On Sunday, more than 100 children from throughout the county came to shop at Wal-Mart. Bammann explained each child was given a voucher ranging from $100 to $150 to be used as cash, and given the freedom to shop and pick out their own clothing.
"When you get kids shopping and they say this is the first pair of shoes they have that someone didn't wear before them, it's unbelievable," Bammann said. "And it's not just a giveaway, they actually get to shop. And we want them to spend every last dime."
Funding for Cops & Kids comes from a telephone solicitation fundraiser over five weeks organized by the FOP. Last year, Bammann said the community raised a little more than $16,000 to clothe children in need.
"People in this county are so generous," Bammann said. "Even in the worst of times, our fundraising efforts here have always been great."
Generosity in the community extends beyond community members. At least 45 volunteers, including law enforcement members and their families, showed up on Sunday to accompany kids on their shopping trip.
For Aretha Grier, the experience of shopping with a police officer was extra special. She explained that Mansfield Assistant Chief Keith Porch was shopping with her nephew when the little boy started to get bored looking at all the clothes.

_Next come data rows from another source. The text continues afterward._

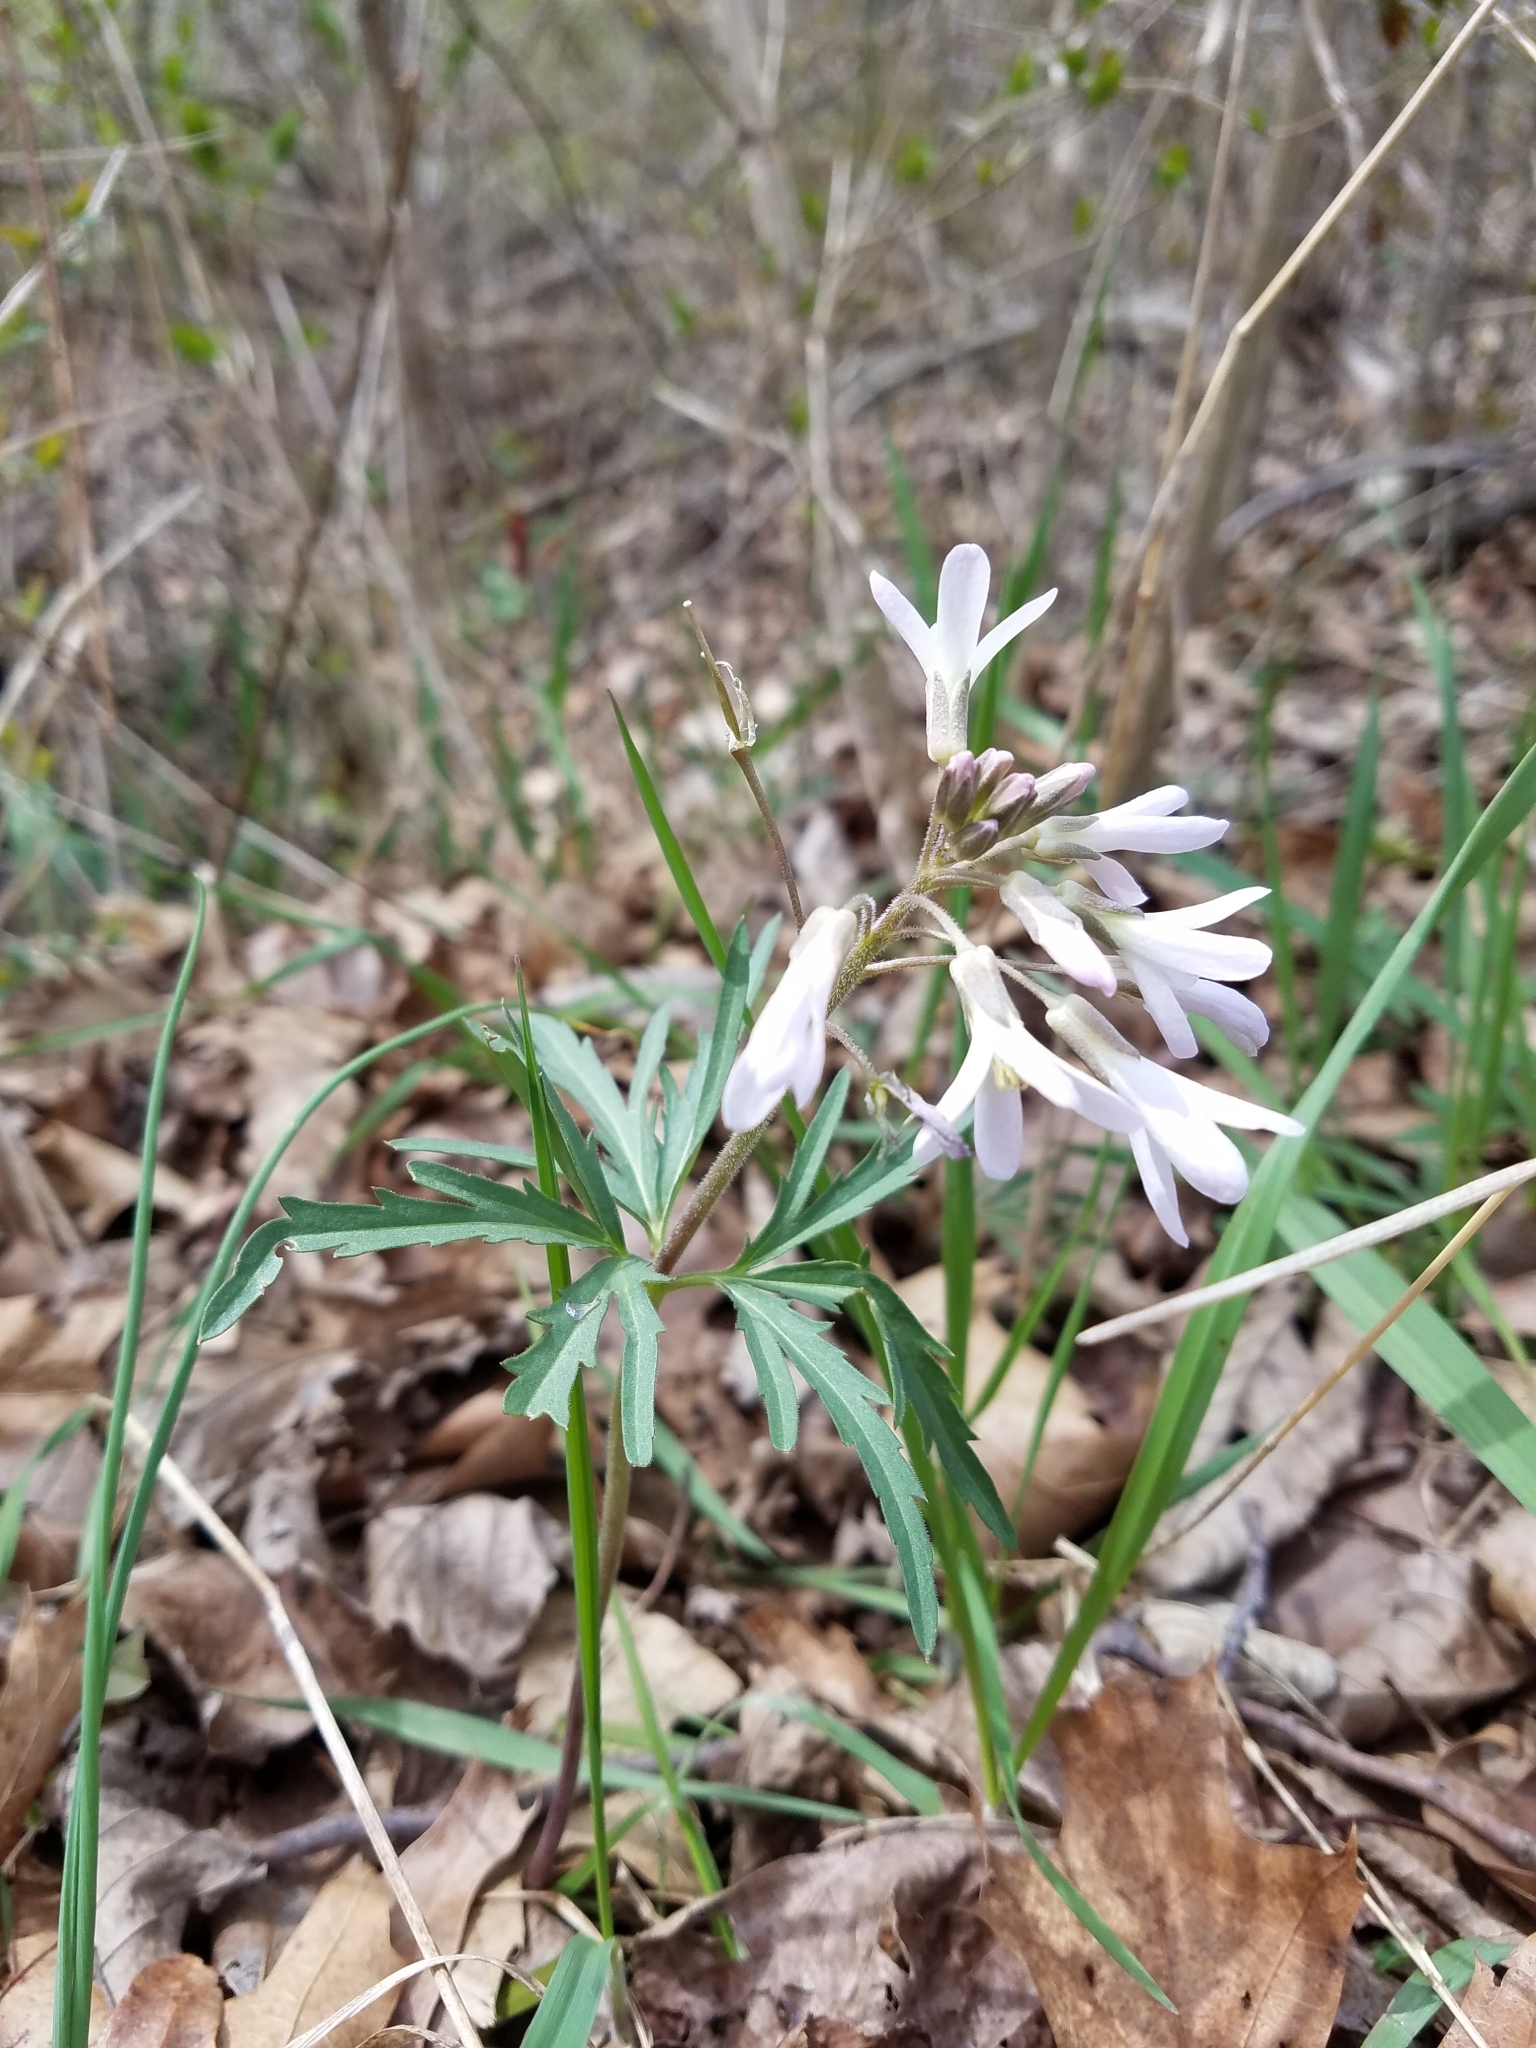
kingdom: Plantae
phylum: Tracheophyta
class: Magnoliopsida
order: Brassicales
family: Brassicaceae
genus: Cardamine
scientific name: Cardamine concatenata
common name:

"He told (my nephew), 'I'm bored too, let's go look at the toys,'" Grier said of Porch. "And he ended up buying him a toy with his own personal money. That just meant so much to me."
It's this kind of relationship between law enforcement officers and the youngest members of the community that Bammann sees on display all day during Cops & Kids.
"Contrary to some popular opinion, law enforcement has always been involved in the community,"he said. " It's a natural thing for us."